The district court mistakenly believed that the note in the medical record was made “for purposes of medical diagnosis or treatment” and so qualified as excepted hearsay under Federal Rule of Evidence 803(4). That exception applies only to statements made by the patient. Bombard v. Fort Wayne Newspapers, Inc., 92 F.3d 560, 564 (7th Cir.1996); Field v. Trigg Cnty. Hosp., Inc., 386 F.3d 729, 736 (6th Cir.2004). In addition, the challenged statement was not authenticated. Martin stipulated that the hospital’s records were admissible without need for a custodian, but that stipulation did not authenticate the embedded factual assertion that no report responsive to the hospital’s inquiry could be found in the police department’s records. See Fed.R.Evid. 803(7). Both levels of hearsay had to qualify for an exception for the statement to be admissible. See Fed.R.Evid. 805.

Still, we conclude that the error was harmless. This trial came down to the credibility of the witnesses, and since the defendants insisted that Martin’s story of a traffic stop was a lie, the absence of a police report could not have surprised the jury. The defense theory would have been foolhardy if the officers had written a police report about an incident they said never happened. Martin’s case turned on convincing the jury that he was the victim of excessive force, and, if anything, the note in the medical records was helpful to him because it foreclosed the defendants from arguing that his claim of being beaten during a traffic stop is a recent fabrication.

In addition to his appellate claims about the admission of evidence, Martin also asserts two other errors. The first concerns jury selection. Martin’s attorney wanted to exercise a peremptory strike after she already had said the panel was acceptable. Before jury selection began, however, the district court had made clear that no “back strikes” would be permitted, and that if the lawyers approved “a prospective juror to stay on the panel, then that juror remains seated.” Trial judges have broad discretion in establishing the procedures for jury selection, Griffin, 694 F.3d at 821, and we see no basis to conclude that the judge abused her discretion by enforcing her own clearly stated rule. See United States v. Harbin, 250 F.3d 532, 539 (7th Cir.2001).

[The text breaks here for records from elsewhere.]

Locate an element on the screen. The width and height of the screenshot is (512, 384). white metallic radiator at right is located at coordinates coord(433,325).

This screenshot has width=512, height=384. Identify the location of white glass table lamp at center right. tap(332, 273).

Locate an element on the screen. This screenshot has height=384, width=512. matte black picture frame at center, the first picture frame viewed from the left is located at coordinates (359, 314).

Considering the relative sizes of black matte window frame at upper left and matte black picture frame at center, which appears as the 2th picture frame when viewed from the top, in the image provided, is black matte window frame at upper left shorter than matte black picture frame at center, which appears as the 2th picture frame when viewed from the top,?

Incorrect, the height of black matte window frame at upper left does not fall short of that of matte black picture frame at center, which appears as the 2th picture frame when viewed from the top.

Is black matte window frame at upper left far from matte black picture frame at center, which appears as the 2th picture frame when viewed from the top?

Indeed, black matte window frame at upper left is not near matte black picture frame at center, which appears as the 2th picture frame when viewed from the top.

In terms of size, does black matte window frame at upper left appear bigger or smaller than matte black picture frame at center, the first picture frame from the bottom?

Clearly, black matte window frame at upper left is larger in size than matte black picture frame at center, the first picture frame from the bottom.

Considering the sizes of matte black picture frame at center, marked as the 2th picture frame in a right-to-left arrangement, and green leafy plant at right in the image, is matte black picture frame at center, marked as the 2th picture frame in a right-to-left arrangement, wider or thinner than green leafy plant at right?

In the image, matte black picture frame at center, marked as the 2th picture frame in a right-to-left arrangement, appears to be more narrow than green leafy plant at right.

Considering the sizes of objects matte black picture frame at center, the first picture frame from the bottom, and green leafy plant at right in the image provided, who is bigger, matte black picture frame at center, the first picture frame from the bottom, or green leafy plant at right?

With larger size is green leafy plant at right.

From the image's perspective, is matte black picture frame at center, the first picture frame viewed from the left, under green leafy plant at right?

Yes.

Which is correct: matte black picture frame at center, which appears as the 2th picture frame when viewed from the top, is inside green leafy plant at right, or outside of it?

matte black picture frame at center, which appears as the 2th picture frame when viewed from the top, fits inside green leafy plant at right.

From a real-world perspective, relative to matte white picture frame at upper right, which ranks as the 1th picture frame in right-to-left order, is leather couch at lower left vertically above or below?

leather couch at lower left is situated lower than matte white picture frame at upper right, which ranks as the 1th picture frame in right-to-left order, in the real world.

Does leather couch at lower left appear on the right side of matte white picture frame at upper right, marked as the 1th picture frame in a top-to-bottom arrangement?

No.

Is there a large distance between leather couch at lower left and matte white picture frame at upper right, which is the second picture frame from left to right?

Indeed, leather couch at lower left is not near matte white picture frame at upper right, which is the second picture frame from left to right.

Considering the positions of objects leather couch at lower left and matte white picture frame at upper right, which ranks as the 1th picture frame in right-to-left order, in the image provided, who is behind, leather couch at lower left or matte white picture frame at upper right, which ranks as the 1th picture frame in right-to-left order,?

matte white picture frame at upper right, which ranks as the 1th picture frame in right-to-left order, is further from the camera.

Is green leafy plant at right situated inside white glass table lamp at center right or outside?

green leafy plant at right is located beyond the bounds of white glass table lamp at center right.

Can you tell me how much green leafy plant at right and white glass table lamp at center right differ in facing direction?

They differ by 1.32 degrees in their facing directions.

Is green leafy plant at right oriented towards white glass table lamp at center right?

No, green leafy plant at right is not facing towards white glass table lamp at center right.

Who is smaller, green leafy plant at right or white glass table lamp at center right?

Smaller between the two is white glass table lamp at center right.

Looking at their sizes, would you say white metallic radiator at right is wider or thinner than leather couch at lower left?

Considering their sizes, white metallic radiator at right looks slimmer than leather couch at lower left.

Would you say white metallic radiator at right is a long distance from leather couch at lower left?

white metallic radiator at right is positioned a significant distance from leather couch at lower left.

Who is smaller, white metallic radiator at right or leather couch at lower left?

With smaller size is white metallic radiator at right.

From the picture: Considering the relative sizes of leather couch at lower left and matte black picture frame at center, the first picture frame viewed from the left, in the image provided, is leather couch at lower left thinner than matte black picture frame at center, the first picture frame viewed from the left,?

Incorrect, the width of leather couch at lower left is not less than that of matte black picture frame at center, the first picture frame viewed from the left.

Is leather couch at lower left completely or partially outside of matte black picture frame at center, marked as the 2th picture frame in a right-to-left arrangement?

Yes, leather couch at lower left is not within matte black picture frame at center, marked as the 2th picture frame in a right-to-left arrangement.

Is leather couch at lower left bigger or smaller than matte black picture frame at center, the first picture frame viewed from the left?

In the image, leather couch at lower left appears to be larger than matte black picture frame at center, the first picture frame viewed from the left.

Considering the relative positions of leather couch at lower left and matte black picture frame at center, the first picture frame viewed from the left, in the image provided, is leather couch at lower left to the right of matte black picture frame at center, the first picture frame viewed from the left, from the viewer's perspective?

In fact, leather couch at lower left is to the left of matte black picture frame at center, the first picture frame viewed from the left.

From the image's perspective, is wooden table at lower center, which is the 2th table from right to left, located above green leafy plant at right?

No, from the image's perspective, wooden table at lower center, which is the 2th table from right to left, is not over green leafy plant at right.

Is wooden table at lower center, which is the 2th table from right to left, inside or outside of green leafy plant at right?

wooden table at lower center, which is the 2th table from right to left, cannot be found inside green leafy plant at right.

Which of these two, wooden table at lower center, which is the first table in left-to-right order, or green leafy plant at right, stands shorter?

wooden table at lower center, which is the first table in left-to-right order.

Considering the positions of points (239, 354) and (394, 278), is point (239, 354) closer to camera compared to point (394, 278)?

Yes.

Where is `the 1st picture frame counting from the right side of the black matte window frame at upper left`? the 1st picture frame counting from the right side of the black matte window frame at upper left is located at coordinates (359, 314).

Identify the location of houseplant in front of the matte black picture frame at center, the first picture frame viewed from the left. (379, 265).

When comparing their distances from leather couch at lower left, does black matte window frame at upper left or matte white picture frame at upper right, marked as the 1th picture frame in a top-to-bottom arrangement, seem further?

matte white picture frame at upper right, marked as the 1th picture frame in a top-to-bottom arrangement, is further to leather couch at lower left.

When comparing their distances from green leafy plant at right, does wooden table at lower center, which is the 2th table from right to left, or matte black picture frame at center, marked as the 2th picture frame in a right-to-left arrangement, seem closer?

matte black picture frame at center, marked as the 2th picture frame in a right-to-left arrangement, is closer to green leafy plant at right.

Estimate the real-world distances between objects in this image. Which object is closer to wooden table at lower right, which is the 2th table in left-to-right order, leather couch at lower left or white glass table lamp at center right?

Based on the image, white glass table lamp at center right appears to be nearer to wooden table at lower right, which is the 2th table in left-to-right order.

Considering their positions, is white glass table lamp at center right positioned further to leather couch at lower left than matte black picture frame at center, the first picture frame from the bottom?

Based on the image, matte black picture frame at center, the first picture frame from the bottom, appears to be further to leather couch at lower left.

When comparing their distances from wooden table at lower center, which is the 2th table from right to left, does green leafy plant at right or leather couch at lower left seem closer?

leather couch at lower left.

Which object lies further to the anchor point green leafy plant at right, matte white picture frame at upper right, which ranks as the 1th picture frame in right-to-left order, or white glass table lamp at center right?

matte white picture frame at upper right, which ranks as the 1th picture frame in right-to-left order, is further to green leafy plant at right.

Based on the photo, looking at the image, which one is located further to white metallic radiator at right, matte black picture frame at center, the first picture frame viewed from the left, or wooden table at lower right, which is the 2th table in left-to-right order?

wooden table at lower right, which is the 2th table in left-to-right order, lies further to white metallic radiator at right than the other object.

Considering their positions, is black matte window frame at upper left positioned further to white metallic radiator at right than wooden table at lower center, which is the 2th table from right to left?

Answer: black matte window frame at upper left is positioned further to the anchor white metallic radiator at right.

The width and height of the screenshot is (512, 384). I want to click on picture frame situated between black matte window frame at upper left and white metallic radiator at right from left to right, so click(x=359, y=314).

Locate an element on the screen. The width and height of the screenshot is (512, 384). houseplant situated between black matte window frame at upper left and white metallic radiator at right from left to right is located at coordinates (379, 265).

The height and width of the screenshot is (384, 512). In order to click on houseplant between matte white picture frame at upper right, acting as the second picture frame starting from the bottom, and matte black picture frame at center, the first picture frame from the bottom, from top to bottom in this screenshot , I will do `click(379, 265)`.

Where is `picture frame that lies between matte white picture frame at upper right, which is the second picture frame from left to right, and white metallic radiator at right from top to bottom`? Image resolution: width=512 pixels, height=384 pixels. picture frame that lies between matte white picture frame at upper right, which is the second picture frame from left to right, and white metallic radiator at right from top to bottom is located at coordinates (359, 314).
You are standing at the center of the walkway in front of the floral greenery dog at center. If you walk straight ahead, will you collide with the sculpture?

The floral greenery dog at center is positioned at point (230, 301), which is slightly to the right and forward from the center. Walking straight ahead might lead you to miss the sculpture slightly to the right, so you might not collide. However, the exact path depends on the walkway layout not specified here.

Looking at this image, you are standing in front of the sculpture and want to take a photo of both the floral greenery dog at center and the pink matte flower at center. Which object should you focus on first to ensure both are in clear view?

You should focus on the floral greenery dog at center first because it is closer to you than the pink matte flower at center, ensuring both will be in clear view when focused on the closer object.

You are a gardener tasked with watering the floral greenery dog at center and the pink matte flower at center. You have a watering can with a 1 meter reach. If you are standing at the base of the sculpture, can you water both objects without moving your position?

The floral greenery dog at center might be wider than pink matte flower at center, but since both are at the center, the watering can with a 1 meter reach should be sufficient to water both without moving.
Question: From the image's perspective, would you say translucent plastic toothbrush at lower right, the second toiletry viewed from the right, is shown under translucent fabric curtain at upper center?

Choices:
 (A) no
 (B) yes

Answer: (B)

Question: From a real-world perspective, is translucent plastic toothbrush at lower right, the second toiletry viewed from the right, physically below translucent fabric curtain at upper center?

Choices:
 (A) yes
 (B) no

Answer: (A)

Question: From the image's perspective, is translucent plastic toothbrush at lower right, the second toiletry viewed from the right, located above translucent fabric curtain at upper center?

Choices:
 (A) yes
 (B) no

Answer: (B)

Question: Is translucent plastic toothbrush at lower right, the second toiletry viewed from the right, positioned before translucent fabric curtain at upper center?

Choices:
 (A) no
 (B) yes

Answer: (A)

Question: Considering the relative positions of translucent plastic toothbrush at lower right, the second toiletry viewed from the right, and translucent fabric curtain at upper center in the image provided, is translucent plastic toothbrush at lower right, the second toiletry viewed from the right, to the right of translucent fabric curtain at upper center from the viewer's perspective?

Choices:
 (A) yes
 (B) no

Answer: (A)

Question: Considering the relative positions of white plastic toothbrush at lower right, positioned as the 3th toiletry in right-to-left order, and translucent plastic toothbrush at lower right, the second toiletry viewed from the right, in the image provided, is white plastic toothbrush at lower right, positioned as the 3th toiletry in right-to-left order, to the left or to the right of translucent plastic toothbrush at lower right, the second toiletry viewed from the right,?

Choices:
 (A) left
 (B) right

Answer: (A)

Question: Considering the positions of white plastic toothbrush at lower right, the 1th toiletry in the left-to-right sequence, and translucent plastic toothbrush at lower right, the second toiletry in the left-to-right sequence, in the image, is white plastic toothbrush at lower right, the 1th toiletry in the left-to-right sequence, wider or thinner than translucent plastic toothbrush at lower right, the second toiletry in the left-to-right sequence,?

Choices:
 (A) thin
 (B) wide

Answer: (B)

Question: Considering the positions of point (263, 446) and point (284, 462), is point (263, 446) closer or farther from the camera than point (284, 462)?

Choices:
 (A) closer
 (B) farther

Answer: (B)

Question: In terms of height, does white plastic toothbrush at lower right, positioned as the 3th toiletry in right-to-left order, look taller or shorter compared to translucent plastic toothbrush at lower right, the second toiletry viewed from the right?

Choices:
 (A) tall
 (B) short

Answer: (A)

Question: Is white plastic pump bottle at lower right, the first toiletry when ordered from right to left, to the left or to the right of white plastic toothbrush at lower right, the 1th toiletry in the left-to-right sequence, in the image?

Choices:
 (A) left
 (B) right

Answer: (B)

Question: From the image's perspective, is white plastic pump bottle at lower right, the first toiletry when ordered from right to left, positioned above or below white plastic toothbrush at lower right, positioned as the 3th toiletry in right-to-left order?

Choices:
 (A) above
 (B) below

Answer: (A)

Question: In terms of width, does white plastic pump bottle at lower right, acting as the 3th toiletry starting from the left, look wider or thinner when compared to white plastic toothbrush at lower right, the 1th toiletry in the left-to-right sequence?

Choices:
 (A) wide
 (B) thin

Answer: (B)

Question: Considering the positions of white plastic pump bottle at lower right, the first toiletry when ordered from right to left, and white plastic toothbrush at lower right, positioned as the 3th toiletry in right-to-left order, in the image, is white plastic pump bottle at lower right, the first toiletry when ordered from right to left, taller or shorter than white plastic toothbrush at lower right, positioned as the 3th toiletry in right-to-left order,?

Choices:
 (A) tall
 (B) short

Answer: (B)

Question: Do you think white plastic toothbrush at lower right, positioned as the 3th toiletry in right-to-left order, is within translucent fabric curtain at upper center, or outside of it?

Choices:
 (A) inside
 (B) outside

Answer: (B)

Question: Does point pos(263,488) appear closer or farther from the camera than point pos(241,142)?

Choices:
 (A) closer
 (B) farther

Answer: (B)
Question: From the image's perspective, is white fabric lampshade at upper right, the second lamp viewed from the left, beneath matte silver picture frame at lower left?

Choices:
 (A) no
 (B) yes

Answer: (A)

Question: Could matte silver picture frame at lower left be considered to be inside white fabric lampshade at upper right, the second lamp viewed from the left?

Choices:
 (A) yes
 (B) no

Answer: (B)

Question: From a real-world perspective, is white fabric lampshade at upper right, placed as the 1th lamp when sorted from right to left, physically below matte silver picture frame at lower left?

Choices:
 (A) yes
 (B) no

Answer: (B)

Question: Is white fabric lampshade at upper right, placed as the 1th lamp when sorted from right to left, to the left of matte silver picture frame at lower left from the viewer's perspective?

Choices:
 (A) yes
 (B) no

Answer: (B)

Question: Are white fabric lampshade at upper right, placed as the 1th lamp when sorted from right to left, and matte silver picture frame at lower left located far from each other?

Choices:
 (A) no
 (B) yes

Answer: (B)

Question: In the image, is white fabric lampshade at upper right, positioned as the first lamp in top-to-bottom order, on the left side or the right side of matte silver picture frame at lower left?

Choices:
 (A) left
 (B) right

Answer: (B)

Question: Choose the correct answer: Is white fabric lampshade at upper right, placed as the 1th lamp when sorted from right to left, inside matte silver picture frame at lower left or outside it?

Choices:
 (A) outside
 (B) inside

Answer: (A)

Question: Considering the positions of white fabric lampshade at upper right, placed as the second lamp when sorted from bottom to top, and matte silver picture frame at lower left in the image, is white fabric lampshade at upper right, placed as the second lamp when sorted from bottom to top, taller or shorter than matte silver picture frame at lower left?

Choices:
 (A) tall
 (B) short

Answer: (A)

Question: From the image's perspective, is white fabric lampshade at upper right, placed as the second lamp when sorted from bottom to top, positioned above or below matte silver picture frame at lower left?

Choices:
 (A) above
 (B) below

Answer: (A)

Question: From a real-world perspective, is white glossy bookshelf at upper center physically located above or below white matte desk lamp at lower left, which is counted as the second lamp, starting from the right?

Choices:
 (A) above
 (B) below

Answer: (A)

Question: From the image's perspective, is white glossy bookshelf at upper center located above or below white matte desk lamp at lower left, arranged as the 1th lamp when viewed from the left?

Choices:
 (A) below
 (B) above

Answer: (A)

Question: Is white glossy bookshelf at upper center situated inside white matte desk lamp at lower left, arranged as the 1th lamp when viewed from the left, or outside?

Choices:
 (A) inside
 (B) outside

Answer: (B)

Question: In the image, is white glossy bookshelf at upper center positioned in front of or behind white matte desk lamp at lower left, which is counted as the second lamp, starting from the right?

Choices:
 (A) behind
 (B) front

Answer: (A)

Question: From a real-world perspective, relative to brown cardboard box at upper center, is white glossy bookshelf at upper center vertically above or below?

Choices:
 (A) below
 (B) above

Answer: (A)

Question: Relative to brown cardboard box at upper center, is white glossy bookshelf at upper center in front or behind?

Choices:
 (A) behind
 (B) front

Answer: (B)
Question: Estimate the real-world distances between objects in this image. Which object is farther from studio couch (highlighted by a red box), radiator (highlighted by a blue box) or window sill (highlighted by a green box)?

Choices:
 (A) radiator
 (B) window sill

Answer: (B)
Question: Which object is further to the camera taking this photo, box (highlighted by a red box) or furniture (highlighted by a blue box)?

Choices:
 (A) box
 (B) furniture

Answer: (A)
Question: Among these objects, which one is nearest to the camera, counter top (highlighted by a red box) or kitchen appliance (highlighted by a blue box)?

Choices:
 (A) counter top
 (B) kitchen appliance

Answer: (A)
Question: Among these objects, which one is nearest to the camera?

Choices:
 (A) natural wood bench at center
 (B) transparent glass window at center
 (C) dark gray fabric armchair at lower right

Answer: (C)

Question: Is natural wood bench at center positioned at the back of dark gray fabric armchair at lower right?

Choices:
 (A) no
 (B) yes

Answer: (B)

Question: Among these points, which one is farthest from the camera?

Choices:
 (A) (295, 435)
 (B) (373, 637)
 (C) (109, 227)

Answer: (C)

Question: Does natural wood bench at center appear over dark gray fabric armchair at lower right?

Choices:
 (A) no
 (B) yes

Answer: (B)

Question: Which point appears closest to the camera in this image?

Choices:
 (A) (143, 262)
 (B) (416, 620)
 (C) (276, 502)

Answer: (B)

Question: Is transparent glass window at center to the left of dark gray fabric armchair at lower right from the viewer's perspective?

Finally, Martin asserts that the district court wrongly found that he had abandoned before trial his state-law claims of negligence and retaliation. But Martin devotes just one sentence of his opening brief to this subject, which is not enough to present us with a developed argument for review. See Fed. R.App. P. 28(a)(9); Cole v. CIR, 637 F.3d 767, 773 (7th Cir.2011); Anderson v. Hardman, 241 F.3d 544, 545-46 (7th Cir.2001).

Accordingly, the judgment of the district court is AFFIRMED. 
      
      . Martin further contends that the district court should not have allowed his impeachment with evidence of convictions for false informing and possession of a firearm by a felon. But Martin has not obtained a transcript of the hearing during which the court overruled his objection, see Fed. R.App. P. 10(b), despite the district court's approval of payment, see 28 U.S.C. § 753(f), and our own reminders of the need for transcripts. Because we cannot discern the reasons for the court’s ruling, Martin has waived this argument. See Morisch v. United States, 653 F.3d 522, 529 (7th Cir.2011); RK Co. v. See, 622 F.3d 846, 853 (7th Cir.2010); Woods v. Thier-et, 5 F.3d 244, 245 (7th Cir.1993) (enforcing rule against pro se appellant).